Ettam Padai Veedu Temple, Triplicane, Chennai
Ettam Padai Veedu Temple is a Hindu Temple dedicated to Lord Murugan located at Triplicane in Chennai City in Tamilnadu.
The idol of Lord Muruga of this temple is placed in the Kandhaswamy Temple and Thiruporur Murugan Temple. The land for the temple construction was donated by Ms. Pachayammal and maintained by Dharmakartha Mr. K.S. Kathirvel Pillai and Mr. K. Subramaniyam. To restructure this temple, Thiruvallikkeni Thirumuruganadiyargal, the local devotees of Lord Muruga, started a devotional musical organization called "Bhajaneshwara" in 1978. From the remuneration they received, the initial structure of this temple was restructured.
The Ettam Padai Veedu Temple is the eighth Padaiveedu of Lord Muruga. Presiding Deity is called as Adiyaarku Ukantha Arputha Murugan and is facing west. In the first inner prakaram are the shrines of Pillayar, Kumbeswarar, Ambikai, and Sri Kanaga Durga. The Navagraha Sannidhi is beside the Ancient Pillar of Lord Muruga.
Temple Opening Time
The Temple remains open from 6.00 a.m. to 12.00p.m. and 4.30 p.m. to 8.00. p.m. On festival days the temple opens at 4.30 a.m. till 10.30 p.m.
Besides regular services, days sacred to the god Subrahmanya are celebrated with pomp and splendour every year, and are attended by throngs of devotees from all over South India. Some of these festivals are the Thai-Poosam, Vaikasi Visakam, Seshadri Swamigal Jayanthi and the Soora-Samharam. Panguni Uthiram Festival is the most famous festival here. The six-day celebration includes homams, devotional music, Nadhaswaram concert, kavadiattam, special Abhishekam and annadhanam on the festival of Panguni Uthiram.

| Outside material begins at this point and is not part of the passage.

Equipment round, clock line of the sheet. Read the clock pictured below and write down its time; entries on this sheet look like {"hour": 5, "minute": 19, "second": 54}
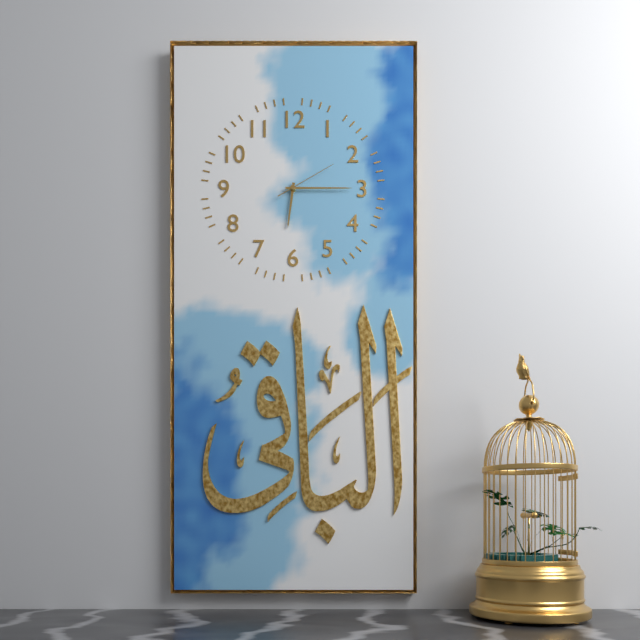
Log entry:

Pilgrims after first having taken a strict vow of abstinence, come barefoot, by walk, from distant towns and villages. Many pilgrims also bring a litter of wood, called a Kavadi, borne on their shoulders, in commemoration of the act of the demon Idumban who is credited by legend with bringing the two hills of Palani to their present location, slung upon his shoulders in a similar fashion. Others bring pots of sanctified water, known as theertha-Kavadi, for the priests to conduct the Abhishekam on the holy day.